Pela grandeza e pela complexidade do tema, muitos evitam falar sobre ele. A família, a Igreja, a imprensa. Por muitos anos, o assunto foi ignorado pela mídia. Entrou no rol dos tabus. Se um caso acontecia, só chegava ao conhecimento da população por meios alternativos, que não oficiais. Em casos de morte de alguma pessoa pública, se a causa não fosse divulgada, já se desconfiava. Hoje se sabe que negligenciar não é a melhor estratégia. Falar sobre suicídio apenas em setembro, também não. Por isso que matérias sobre abordagens e prevenção, chamando a atenção para a gravidade do problema de saúde pública, são tão relevantes.

Recomendações

Programa do Ministério Público do Estado do Ceará (MPCE) que atua na prevenção ao suicídio, o Vidas Preservadas tem discutido o tema, desde o ano passado, com a sociedade civil. Um dos coordenadores do programa, o promotor de Justiça Hugo Mendonça reconhece que o conteúdo precisa ser mais bem trabalhado pela imprensa. "A mídia precisa mostrar que o orçamento público não tem um centavo destinado à política pública de prevenção ao suicídio, e só é política pública se houver orçamento assegurado além de vontade política para executar. Precisa abordar a prevenção e a posvenção. A imprensa precisa deixar claro quais são os fatores de risco e quais são os fatores de proteção. A imprensa também deve informar os mitos e as verdades sobre o suicídio. Aquela história de que a pessoa que só fala que vai se matar está querendo aparecer nem sempre é verdade", elenca Hugo, ao listar possibilidades de como a mídia pode trabalhar temas relacionados ao suicídio em pautas cotidianas - sem esperar que um caso de grande repercussão tome conta de manchetes pelo País todo.
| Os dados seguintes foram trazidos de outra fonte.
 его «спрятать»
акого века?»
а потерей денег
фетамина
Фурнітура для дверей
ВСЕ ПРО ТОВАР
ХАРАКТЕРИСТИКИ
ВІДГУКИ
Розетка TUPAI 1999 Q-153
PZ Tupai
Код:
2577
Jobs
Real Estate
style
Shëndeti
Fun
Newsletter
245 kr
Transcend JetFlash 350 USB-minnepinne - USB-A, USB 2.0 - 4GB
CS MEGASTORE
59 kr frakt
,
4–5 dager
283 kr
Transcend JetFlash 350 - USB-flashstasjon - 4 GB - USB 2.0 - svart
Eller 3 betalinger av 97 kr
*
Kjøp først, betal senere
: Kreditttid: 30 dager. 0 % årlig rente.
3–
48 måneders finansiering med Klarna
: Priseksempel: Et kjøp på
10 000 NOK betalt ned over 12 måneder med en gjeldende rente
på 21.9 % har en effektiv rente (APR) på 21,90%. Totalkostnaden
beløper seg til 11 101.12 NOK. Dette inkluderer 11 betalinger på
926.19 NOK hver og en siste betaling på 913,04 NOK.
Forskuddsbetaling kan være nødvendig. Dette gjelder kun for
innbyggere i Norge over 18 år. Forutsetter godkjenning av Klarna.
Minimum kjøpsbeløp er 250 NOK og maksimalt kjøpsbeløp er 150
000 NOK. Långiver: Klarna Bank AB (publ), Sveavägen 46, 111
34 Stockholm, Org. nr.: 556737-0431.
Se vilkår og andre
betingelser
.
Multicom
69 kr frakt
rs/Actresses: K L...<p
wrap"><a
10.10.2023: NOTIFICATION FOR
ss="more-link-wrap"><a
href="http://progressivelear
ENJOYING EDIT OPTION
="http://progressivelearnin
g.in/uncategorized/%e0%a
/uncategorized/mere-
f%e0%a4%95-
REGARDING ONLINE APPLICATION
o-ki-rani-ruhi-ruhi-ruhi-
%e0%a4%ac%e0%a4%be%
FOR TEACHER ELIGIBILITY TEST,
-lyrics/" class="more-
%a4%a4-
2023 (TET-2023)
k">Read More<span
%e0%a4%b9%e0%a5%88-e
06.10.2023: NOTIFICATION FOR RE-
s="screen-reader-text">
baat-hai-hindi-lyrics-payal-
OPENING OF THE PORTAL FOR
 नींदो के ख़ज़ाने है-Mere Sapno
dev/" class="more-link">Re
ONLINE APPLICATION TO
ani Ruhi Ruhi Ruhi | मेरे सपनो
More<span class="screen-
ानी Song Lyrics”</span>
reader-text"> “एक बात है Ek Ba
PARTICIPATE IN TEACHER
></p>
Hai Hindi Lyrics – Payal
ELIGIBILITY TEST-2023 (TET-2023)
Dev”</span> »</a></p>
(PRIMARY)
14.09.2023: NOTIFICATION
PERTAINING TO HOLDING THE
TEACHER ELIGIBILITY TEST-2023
Nas Redações dos veículos de comunicação, deveria haver um manual de procedimentos, um guia específico que norteasse condutas em situações do tipo. São referências que balizam o profissional a tratar com ética, respeito, delicadeza e informação de qualidade casos sensíveis como o suicídio. No entanto, o dia a dia é diferente. Normalmente, as situações vão sendo tratadas à medida que ocorrem. Quando se para e se reflete para discutir como lidar com o assunto? Em que momento se debate o que fazer e o que não fazer diante de temas sensíveis? Até quando usaremos como justificativas a dinâmica do jornalismo, a correria das Redações e a escassez do tempo para cuidar de nosso papel ativo em coberturas de suicídio?
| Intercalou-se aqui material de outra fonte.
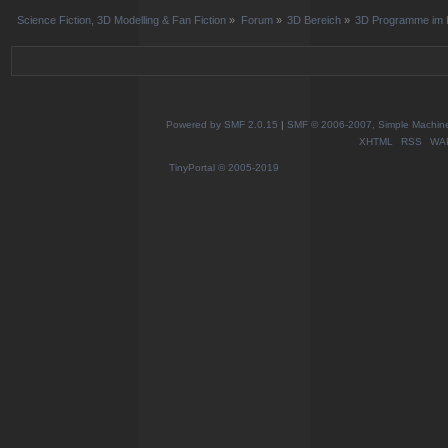
Science Fiction, 3D Modelling & Fan Fiction
»
Forum
»
3D Bereich
»
3D Programme im D
Powered by SMF 2.0.15
|
SMF © 2006-2007, Simple Machines
XHTML
RSS
WA
TinyPortal
© 2005-2019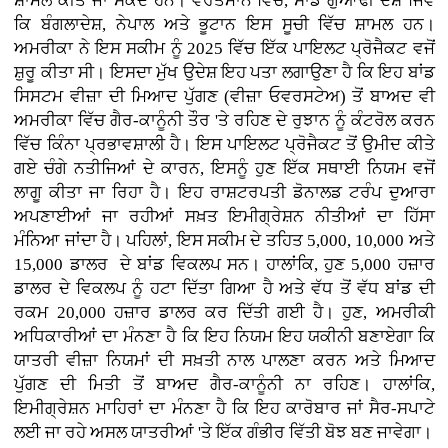
ਸ਼ਾਮਲ ਕੀਤੇ ਜਾ ਸਕਦੇ ਹਨ। ਵਰਤਮਾਨ ਵਿੱਚ, ਸਾਡੇ ਗੁਆਂਢੀ ਦੇਸ਼ ਜਿਵੇਂ
ਕਿ ਬੰਗਲਾਦੇਸ਼, ਨੇਪਾਲ ਅਤੇ ਭੂਟਾਨ ਇਸ ਸੂਚੀ ਵਿੱਚ ਸ਼ਾਮਲ ਹਨ।
ਅਮਰੀਕਾ ਨੇ ਇਸ ਸਕੀਮ ਨੂੰ 2025 ਵਿੱਚ ਇੱਕ ਪਾਇਲਟ ਪ੍ਰੋਜੈਕਟ ਵਜੋਂ
ਸ਼ੁਰੂ ਕੀਤਾ ਸੀ। ਇਸਦਾ ਮੁੱਖ ਉਦੇਸ਼ ਇਹ ਪਤਾ ਲਗਾਉਣਾ ਹੈ ਕਿ ਇਹ ਬਾਂਡ
ਸਿਸਟਮ ਵੀਜ਼ਾ ਦੀ ਮਿਆਦ ਪੁੱਗਣ (ਵੀਜ਼ਾ ਓਵਰਸਟੇਅ) ਤੋਂ ਬਾਅਦ ਵੀ
ਅਮਰੀਕਾ ਵਿੱਚ ਗੈਰ-ਕਾਨੂੰਨੀ ਤੌਰ 'ਤੇ ਰਹਿਣ ਦੇ ਰੁਝਾਨ ਨੂੰ ਕੰਟਰੋਲ ਕਰਨ
ਵਿੱਚ ਕਿੰਨਾ ਪ੍ਰਭਾਵਸ਼ਾਲੀ ਹੈ। ਇਸ ਪਾਇਲਟ ਪ੍ਰੋਜੈਕਟ ਤੋਂ ਉਮੀਦ ਕੀਤੇ
ਗਏ ਚੰਗੇ ਨਤੀਜਿਆਂ ਦੇ ਕਾਰਨ, ਇਸਨੂੰ ਹੁਣ ਇੱਕ ਸਥਾਈ ਨਿਯਮ ਵਜੋਂ
ਲਾਗੂ ਕੀਤਾ ਜਾ ਰਿਹਾ ਹੈ। ਇਹ ਰਾਸ਼ਟਰਪਤੀ ਡੋਨਾਲਡ ਟਰੰਪ ਦੁਆਰਾ
ਅਪਣਾਈਆਂ ਜਾ ਰਹੀਆਂ ਸਖ਼ਤ ਇਮੀਗ੍ਰੇਸ਼ਨ ਨੀਤੀਆਂ ਦਾ ਹਿੱਸਾ
ਮੰਨਿਆ ਜਾਂਦਾ ਹੈ। ਪਹਿਲਾਂ, ਇਸ ਸਕੀਮ ਦੇ ਤਹਿਤ 5,000, 10,000 ਅਤੇ
15,000 ਡਾਲਰ ਦੇ ਬਾਂਡ ਵਿਕਲਪ ਸਨ। ਹਾਲਾਂਕਿ, ਹੁਣ 5,000 ਹਜ਼ਾਰ
ਡਾਲਰ ਦੇ ਵਿਕਲਪ ਨੂੰ ਹਟਾ ਦਿੱਤਾ ਗਿਆ ਹੈ ਅਤੇ ਵੱਧ ਤੋਂ ਵੱਧ ਬਾਂਡ ਦੀ
ਰਕਮ 20,000 ਹਜ਼ਾਰ ਡਾਲਰ ਕਰ ਦਿੱਤੀ ਗਈ ਹੈ। ਹੁਣ, ਅਮਰੀਕੀ
ਅਧਿਕਾਰੀਆਂ ਦਾ ਮੰਨਣਾ ਹੈ ਕਿ ਇਹ ਨਿਯਮ ਇਹ ਯਕੀਨੀ ਬਣਾਏਗਾ ਕਿ
ਯਾਤਰੀ ਵੀਜ਼ਾ ਨਿਯਮਾਂ ਦੀ ਸਖ਼ਤੀ ਨਾਲ ਪਾਲਣਾ ਕਰਨ ਅਤੇ ਮਿਆਦ
ਪੁੱਗਣ ਦੀ ਮਿਤੀ ਤੋਂ ਬਾਅਦ ਗੈਰ-ਕਾਨੂੰਨੀ ਨਾ ਰਹਿਣ। ਹਾਲਾਂਕਿ,
ਇਮੀਗ੍ਰੇਸ਼ਨ ਮਾਹਿਰਾਂ ਦਾ ਮੰਨਣਾ ਹੈ ਕਿ ਇਹ ਕਾਰੋਬਾਰ ਜਾਂ ਸੈਰ-ਸਪਾਟੇ
ਲਈ ਜਾ ਰਹੇ ਅਸਲ ਯਾਤਰੀਆਂ 'ਤੇ ਇੱਕ ਗੰਭੀਰ ਵਿੱਤੀ ਬੋਝ ਬਣ ਜਾਵੇਗਾ।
O promotor de Justiça Hugo Mendonça é incisivo: "O que a gente não pode é silenciar sobre o fenômeno". A Organização Mundial da Saúde (OMS) e o Ministério da Saúde (MS) têm recomendações, facilmente encontradas em seus canais oficiais, para jornalistas e demais profissionais da mídia se guiarem em coberturas sobre o assunto. Não noticiar casos específicos de suicídio, por exemplo. Não publicar cartas deixadas nem divulgar métodos utilizados ou causas. Notícias do tipo também não devem ter destaque. A palavra "suicídio" também nunca deve estar no título. São condutas aparentemente simples, mas que podem servir como "gatilho" para quem está tão vulnerável. Há sempre pessoas em situações de risco. É responsabilidade do jornalista lidar bem a linguagem para não constranger e não ferir, mas para informar e educar.